**TEXTO EXTRAÍDO**
Carnavales en Brasil

¿Qué tiene el Carnaval de Río, que tanto nos fascina?

Es distinto de todos, es tan espectacular, que se cotiza como los grandes espectáculos: se venden entradas para ver los desfiles y las rúas, se venden a las televisiones los derechos de transmisión como si se tratara de grandes partidos de fútbol o de Juegos Olímpicos.


La grandiosidad, la belleza, el ritmo, la gracia, la sensualidad que de ellos emana, bien lo valen. Cuentan los que conocen la historia,que estos carnavales aún no han cumplido los 200 años. Pero al igual que todos los carnavales que en el mundo son y han sido, traen su origen de las grandes ceremonias romanas propias del mes de febrero, el de las purificaciones.

**ENTRADAS APORTADAS**
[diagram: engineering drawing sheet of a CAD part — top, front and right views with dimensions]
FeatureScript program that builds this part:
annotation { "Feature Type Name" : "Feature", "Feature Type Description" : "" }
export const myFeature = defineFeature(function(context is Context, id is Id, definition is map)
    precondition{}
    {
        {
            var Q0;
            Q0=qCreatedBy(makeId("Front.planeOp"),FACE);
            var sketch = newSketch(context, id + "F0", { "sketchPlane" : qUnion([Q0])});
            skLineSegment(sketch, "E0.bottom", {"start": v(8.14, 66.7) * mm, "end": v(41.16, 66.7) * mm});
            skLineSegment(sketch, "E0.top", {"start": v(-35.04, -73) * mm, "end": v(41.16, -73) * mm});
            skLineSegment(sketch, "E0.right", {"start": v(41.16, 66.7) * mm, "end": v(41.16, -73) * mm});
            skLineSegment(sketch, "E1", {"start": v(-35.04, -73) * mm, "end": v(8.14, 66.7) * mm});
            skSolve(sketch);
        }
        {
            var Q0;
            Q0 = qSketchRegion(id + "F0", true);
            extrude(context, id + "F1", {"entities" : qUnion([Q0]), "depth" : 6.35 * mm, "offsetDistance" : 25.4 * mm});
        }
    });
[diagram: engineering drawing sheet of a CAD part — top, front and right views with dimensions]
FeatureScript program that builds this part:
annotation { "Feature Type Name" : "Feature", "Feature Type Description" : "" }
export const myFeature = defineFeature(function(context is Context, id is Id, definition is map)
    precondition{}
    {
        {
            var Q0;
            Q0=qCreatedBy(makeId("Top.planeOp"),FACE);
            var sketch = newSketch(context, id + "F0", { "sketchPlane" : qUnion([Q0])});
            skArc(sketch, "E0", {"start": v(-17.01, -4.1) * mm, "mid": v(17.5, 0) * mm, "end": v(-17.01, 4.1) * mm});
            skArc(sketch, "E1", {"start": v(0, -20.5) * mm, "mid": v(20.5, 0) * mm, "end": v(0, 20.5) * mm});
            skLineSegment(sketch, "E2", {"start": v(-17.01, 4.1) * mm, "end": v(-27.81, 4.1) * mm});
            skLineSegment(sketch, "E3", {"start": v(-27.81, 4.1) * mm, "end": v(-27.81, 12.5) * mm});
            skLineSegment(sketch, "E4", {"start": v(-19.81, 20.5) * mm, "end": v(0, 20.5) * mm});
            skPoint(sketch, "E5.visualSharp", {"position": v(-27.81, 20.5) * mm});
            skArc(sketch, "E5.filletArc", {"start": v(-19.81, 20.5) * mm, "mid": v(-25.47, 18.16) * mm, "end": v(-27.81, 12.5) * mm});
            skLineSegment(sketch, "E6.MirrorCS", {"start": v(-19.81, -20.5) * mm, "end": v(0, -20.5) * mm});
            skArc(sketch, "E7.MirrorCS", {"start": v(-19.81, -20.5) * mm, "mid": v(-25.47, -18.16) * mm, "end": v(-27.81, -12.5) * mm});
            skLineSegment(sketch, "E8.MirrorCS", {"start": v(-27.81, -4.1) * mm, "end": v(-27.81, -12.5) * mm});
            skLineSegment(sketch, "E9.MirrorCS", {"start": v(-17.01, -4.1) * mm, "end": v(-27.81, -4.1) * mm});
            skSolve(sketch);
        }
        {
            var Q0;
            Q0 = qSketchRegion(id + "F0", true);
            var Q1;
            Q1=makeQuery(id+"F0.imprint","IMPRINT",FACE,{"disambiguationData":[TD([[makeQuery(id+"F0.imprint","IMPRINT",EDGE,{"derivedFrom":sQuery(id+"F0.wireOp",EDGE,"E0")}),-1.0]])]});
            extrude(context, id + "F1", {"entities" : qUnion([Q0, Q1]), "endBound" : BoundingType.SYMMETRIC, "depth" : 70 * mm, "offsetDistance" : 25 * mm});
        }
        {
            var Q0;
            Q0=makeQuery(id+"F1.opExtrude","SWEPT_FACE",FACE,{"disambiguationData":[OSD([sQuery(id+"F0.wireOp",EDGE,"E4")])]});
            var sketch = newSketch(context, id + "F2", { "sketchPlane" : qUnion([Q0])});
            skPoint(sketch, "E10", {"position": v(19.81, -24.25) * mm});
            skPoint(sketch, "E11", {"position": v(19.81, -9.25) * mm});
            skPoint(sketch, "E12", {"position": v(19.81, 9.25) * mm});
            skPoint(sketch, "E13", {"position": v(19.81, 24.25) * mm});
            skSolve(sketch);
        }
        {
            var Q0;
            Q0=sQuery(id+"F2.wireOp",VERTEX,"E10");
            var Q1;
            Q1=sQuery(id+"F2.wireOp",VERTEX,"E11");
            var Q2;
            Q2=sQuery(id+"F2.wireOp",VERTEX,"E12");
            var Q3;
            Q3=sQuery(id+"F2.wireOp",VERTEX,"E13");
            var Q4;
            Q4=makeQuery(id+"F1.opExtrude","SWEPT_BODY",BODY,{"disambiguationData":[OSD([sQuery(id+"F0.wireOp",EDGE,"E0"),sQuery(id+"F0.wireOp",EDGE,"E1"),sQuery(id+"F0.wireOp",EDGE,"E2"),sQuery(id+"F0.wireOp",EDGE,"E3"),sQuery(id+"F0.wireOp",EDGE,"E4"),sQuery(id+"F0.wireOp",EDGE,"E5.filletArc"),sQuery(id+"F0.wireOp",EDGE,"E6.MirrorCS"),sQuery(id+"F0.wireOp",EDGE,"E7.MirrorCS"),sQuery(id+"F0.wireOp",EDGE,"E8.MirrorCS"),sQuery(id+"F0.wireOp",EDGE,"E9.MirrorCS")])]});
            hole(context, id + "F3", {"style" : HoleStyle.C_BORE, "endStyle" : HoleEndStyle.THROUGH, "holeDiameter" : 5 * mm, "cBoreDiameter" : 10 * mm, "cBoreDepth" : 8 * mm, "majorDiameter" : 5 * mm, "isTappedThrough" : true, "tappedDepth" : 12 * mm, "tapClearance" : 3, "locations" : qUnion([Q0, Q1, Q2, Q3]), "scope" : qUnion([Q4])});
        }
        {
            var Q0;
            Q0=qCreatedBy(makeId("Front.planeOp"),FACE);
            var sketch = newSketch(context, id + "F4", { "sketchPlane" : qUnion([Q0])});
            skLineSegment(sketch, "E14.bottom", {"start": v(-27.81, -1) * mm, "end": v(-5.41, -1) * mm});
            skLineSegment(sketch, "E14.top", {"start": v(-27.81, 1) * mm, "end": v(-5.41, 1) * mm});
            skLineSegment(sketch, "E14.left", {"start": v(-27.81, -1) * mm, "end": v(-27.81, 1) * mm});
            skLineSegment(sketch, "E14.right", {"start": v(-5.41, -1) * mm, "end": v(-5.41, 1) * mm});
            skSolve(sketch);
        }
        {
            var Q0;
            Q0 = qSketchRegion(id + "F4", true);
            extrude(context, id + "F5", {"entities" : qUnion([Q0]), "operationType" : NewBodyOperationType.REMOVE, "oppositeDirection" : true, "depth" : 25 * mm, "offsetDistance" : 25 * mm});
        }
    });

**APLICA LO LEÍDO**
1) Según el texto sobre los carnavales en Brasil, ¿de qué ceremonias traen su origen todos los carnavales?
2) Duplica el fragmento del texto sobre los carnavales en Brasil que empieza con "Carnavales en Brasil" y sigue hasta "de las purificaciones.".

**RESPUESTAS**
1) De las grandes ceremonias romanas propias del mes de febrero, el de las purificaciones.

2)
Carnavales en Brasil

¿Qué tiene el Carnaval de Río, que tanto nos fascina?

Es distinto de todos, es tan espectacular, que se cotiza como los grandes espectáculos: se venden entradas para ver los desfiles y las rúas, se venden a las televisiones los derechos de transmisión como si se tratara de grandes partidos de fútbol o de Juegos Olímpicos.


La grandiosidad, la belleza, el ritmo, la gracia, la sensualidad que de ellos emana, bien lo valen. Cuentan los que conocen la historia,que estos carnavales aún no han cumplido los 200 años. Pero al igual que todos los carnavales que en el mundo son y han sido, traen su origen de las grandes ceremonias romanas propias del mes de febrero, el de las purificaciones.